### Your instructions
Filter the entries below, copying in full each line containing the word "that". Case matters, so uppercase and lowercase letters do not match each other.

### Data records
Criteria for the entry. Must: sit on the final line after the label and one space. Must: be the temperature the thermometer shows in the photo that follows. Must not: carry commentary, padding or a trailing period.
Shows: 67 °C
* * *
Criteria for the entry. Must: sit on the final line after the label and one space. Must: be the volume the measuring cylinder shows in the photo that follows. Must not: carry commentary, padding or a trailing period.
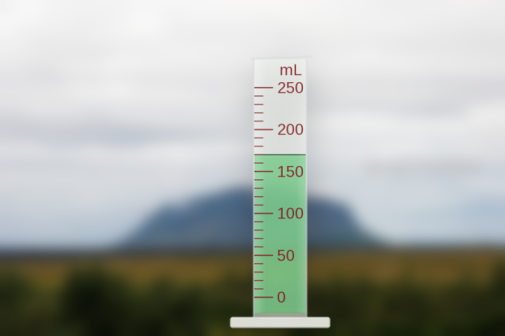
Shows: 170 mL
==
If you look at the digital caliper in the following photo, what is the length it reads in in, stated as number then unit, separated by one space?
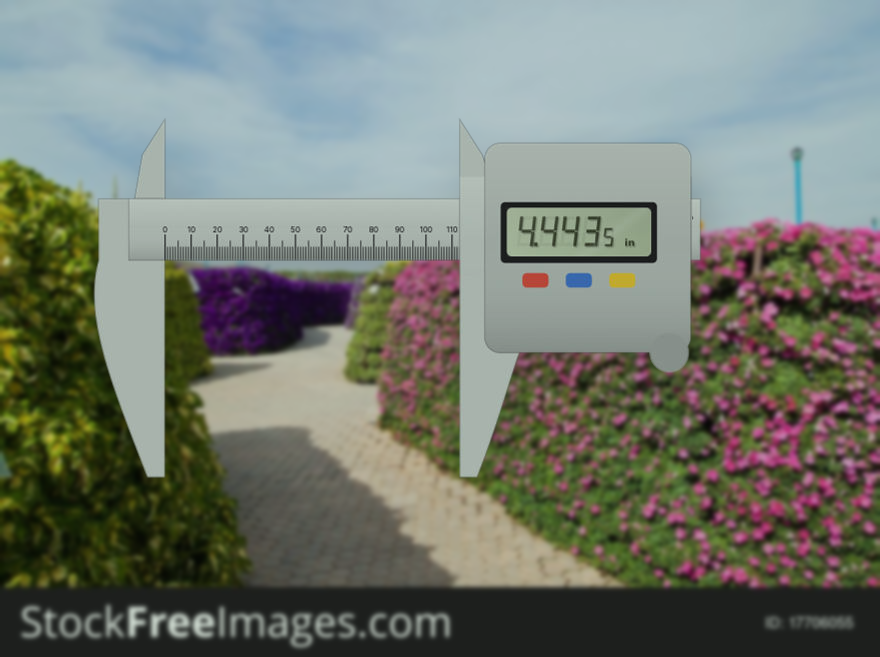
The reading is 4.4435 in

### Finished exercise
Criteria for the entry. Must: sit on the final line after the label and one space. Must: be the temperature the thermometer shows in the photo that follows. Must not: carry commentary, padding or a trailing period.
Criteria for the entry. Must: sit on the final line after the label and one space. Must: be the volume the measuring cylinder shows in the photo that follows. Must not: carry commentary, padding or a trailing period.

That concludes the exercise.